Literature for Life: Thrillers

{Originally appeared in Man of the Hour Magazine on September 3rd, 2014}

The summer is over, and soon the leaves will fall, the wind will chill, and young men will sit by their windows.  Will the air of summer the season return again like it did before, or will it take those frivolous affairs crystalized in summer heat and the light of fireflies, untouched by the real world, away with it forever?. At least we can always open a book and find something else. Like murder. And explosions. And guns. And cool stuff. The thriller novel has always been a great means of distraction, keeping readers on the edge of their seats and minds off of misery. So distract yourself from the downward swing of the season with these four pulse-pounders.



Strange Shores by Arnaldur Indridason Lit lovers can’t help fawning over Icelandic novelist Arnaldur Indrioason, and for good reason: His long running series of novels following Detective Erlendur have netted him numerous prizes and possess some of the most inventive twists since a girl got a dragon tattoo.
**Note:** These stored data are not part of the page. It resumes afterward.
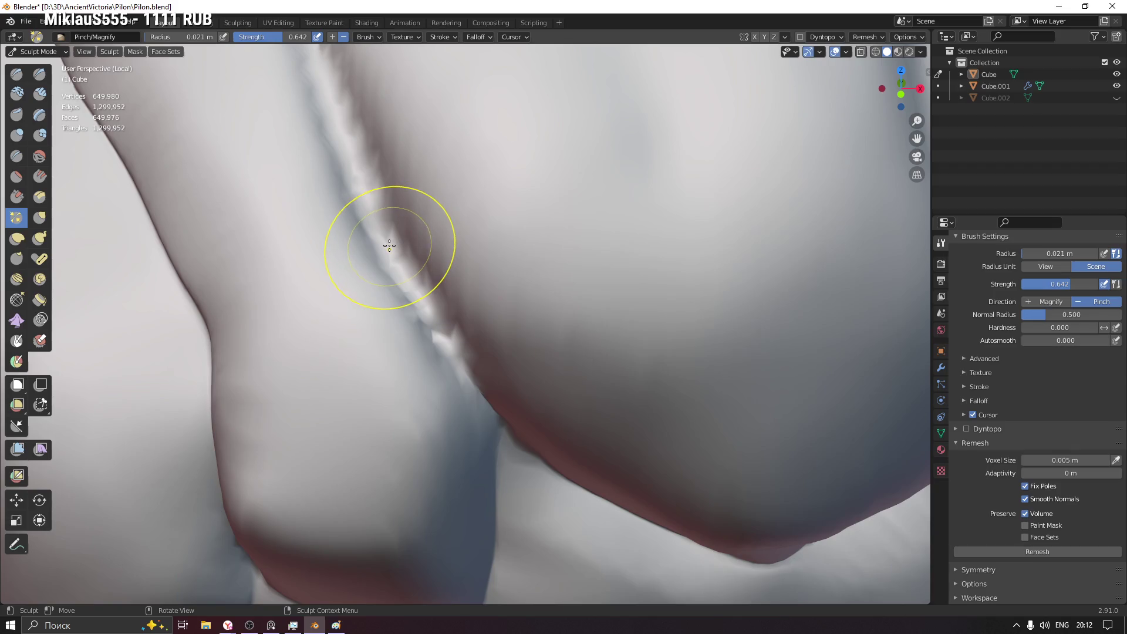
{"action": "middle_click_drag", "start_coordinate": [391, 220], "coordinate": [413, 307]}
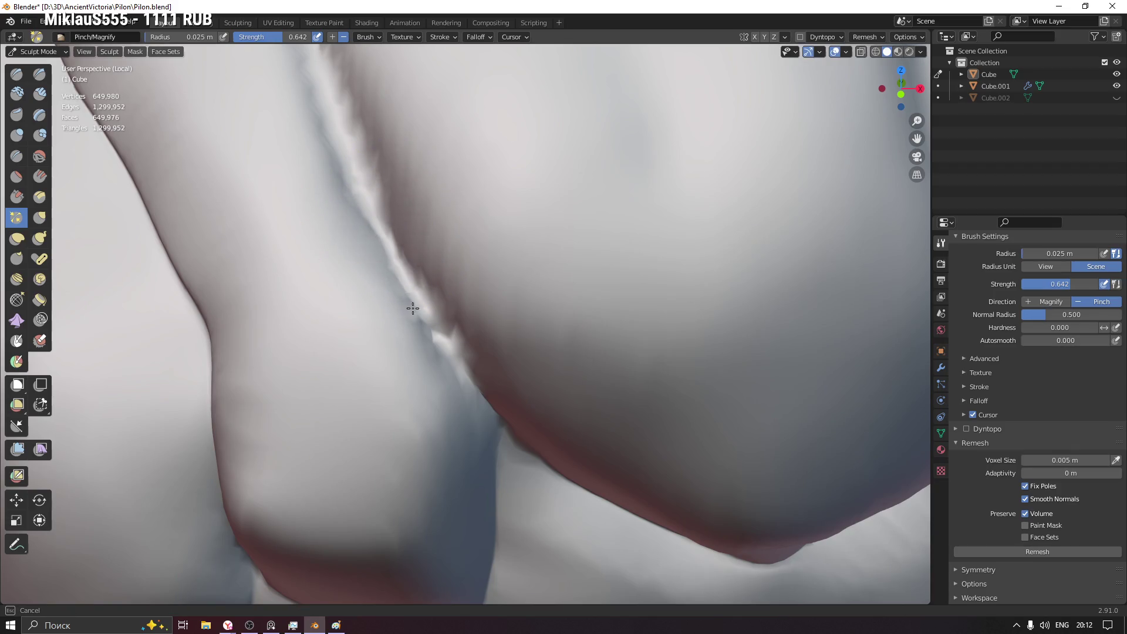
{"action": "left_click_drag", "start_coordinate": [413, 308], "coordinate": [439, 315], "text": "shift"}
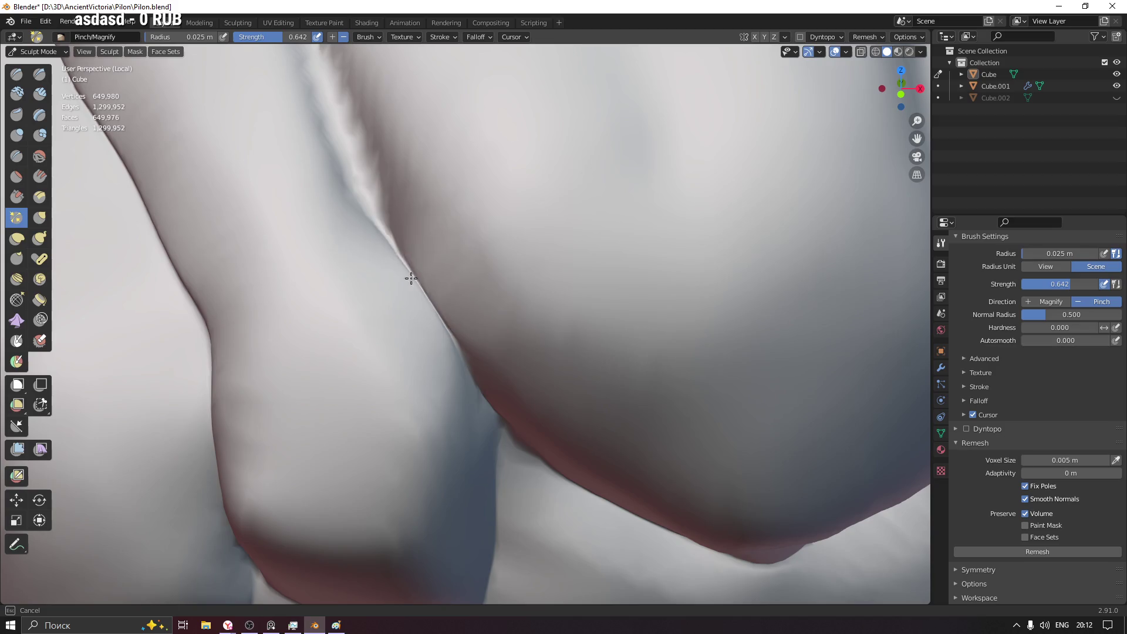
{"action": "middle_click_drag", "start_coordinate": [344, 151], "coordinate": [424, 343]}
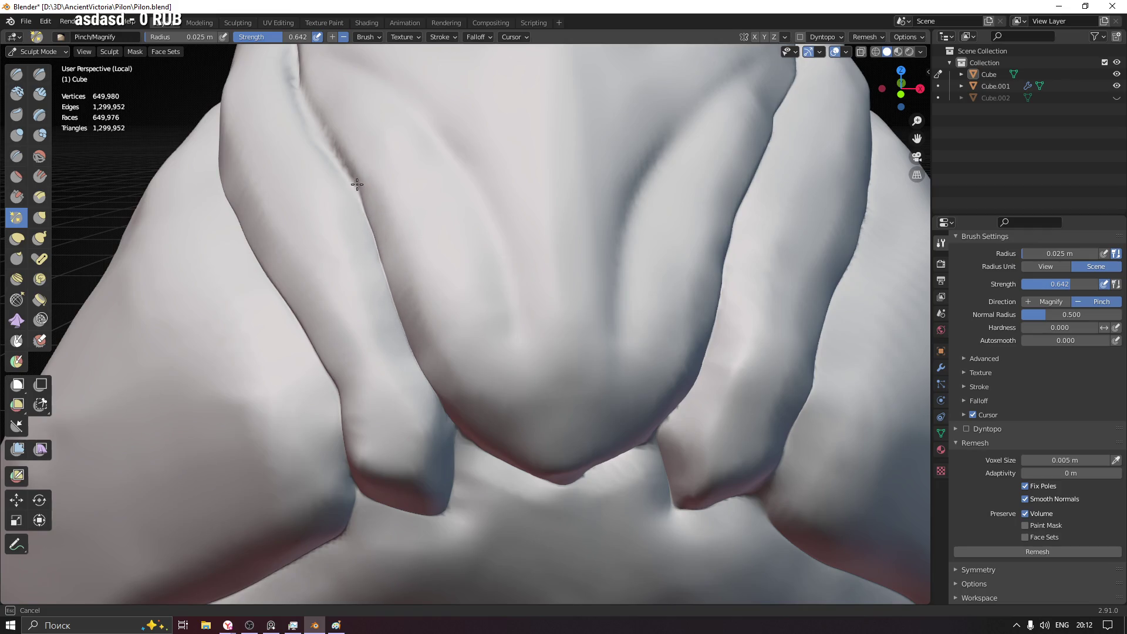
- Pinch the crease near the ridge top sharper with back-and-forth strokes
{"action": "middle_click_drag", "start_coordinate": [357, 184], "coordinate": [435, 289]}
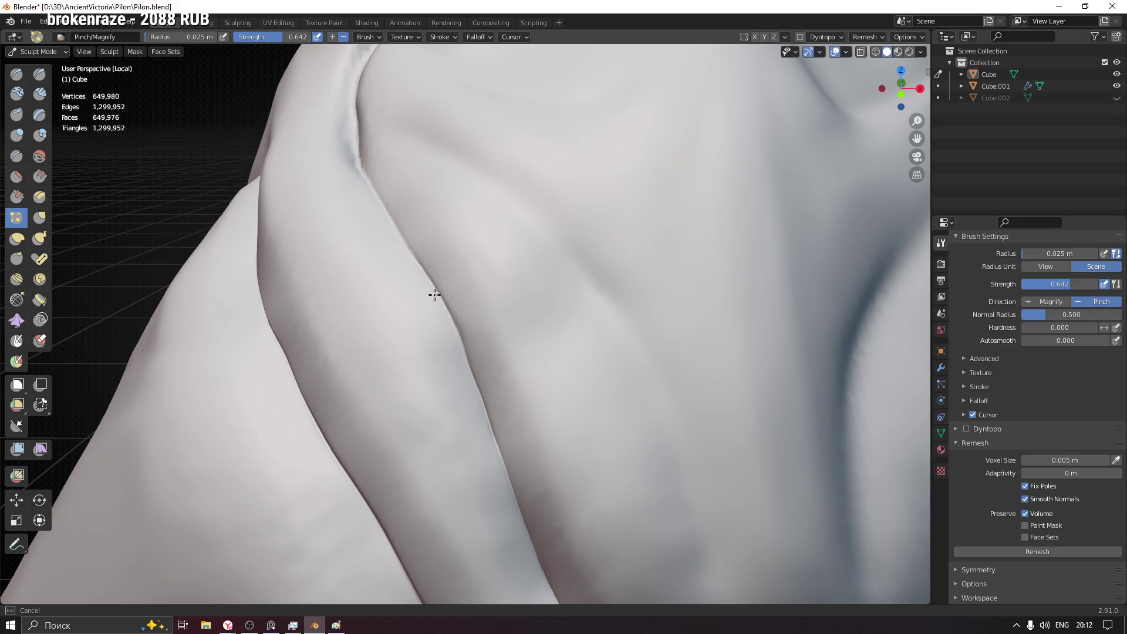
{"action": "middle_click_drag", "start_coordinate": [397, 215], "coordinate": [487, 401]}
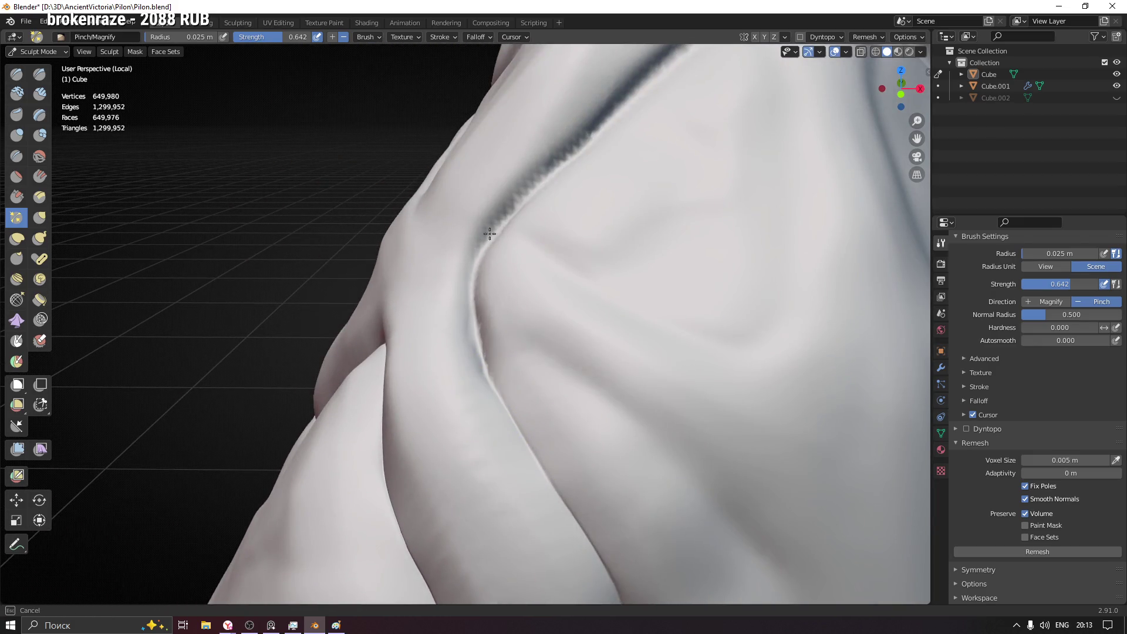
{"action": "mouse_move", "coordinate": [576, 148]}
{"action": "middle_mouse_down"}
{"action": "mouse_move", "coordinate": [586, 196]}
{"action": "mouse_move", "coordinate": [523, 319]}
{"action": "mouse_move", "coordinate": [650, 132]}
{"action": "middle_mouse_up"}
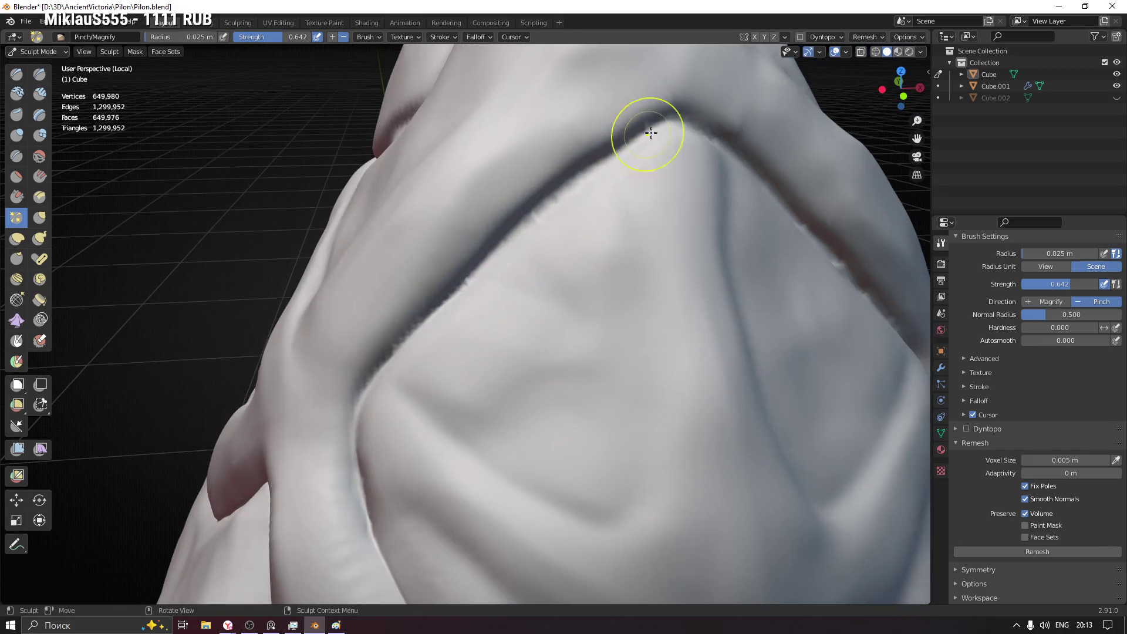
{"action": "mouse_move", "coordinate": [668, 119]}
{"action": "left_mouse_down"}
{"action": "mouse_move", "coordinate": [551, 190]}
{"action": "mouse_move", "coordinate": [490, 248]}
{"action": "left_mouse_up"}
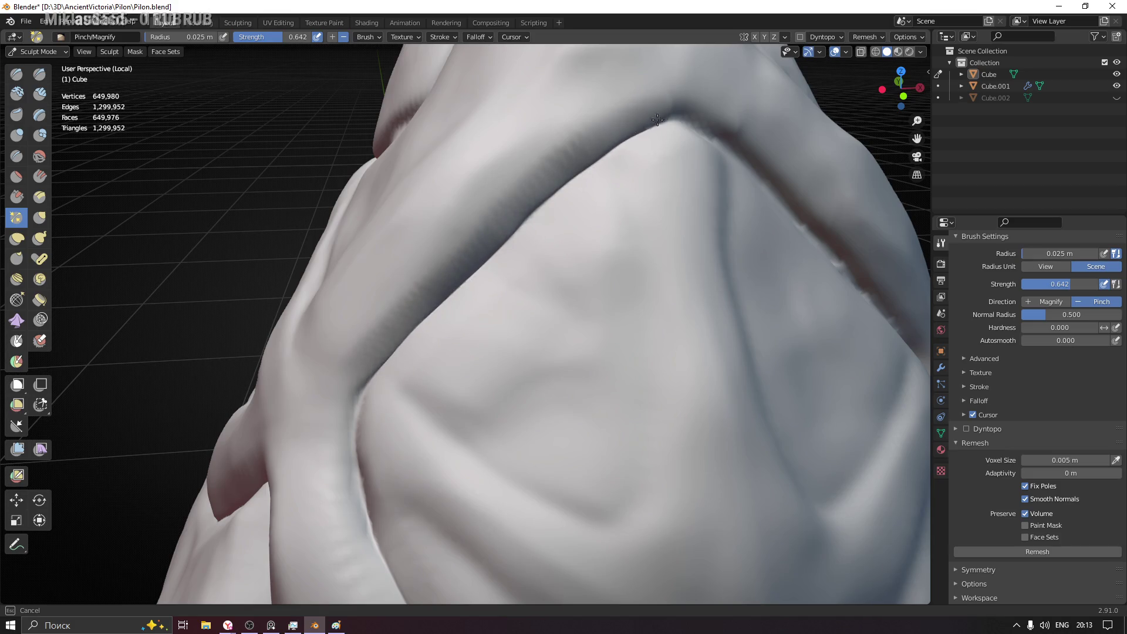
{"action": "left_click_drag", "start_coordinate": [661, 127], "coordinate": [556, 192]}
- Sharpen the upper crease along its length from two angles
{"action": "middle_click_drag", "start_coordinate": [435, 321], "coordinate": [619, 173]}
The newest English translation installment to the series packs a massive punch and leaves the reader desperately hungry for more.



Personal by Lee Child True, most people only know Jack Reacher as an under-performing Tom Cruise movie, but the Jack Bauer/James Bond blend has been kicking ass and taking names all the way to the bank, and the latest book, which pits Reacher against a stealthy assassin fleeing through France and England, is a taut, tense chase along a razor’s edge.



The Eye of Heaven by Clive Cussler Master adventure writer Clive Cussler has set Dirk Pitt aside in favor of husband and wife team Sami and Remi Fargo, whose newest adventure finds them stumbling upon a frozen Viking ship full of Mexican artifacts that sends the adventurers off on a mystery neither can resist- and neither can the reader.



Black Skies by Leo J. Maloney To be fair, Black Skies isn’t the most intricate or even the most plausible of thrillers, more in line with Homeland season 3 than season 1. But when you’re offered a book where the Secretary of State is abducted, and America’s last hope is two CIA vets named Cobra and Cougar, you don’t turn something like that down. You just don’t.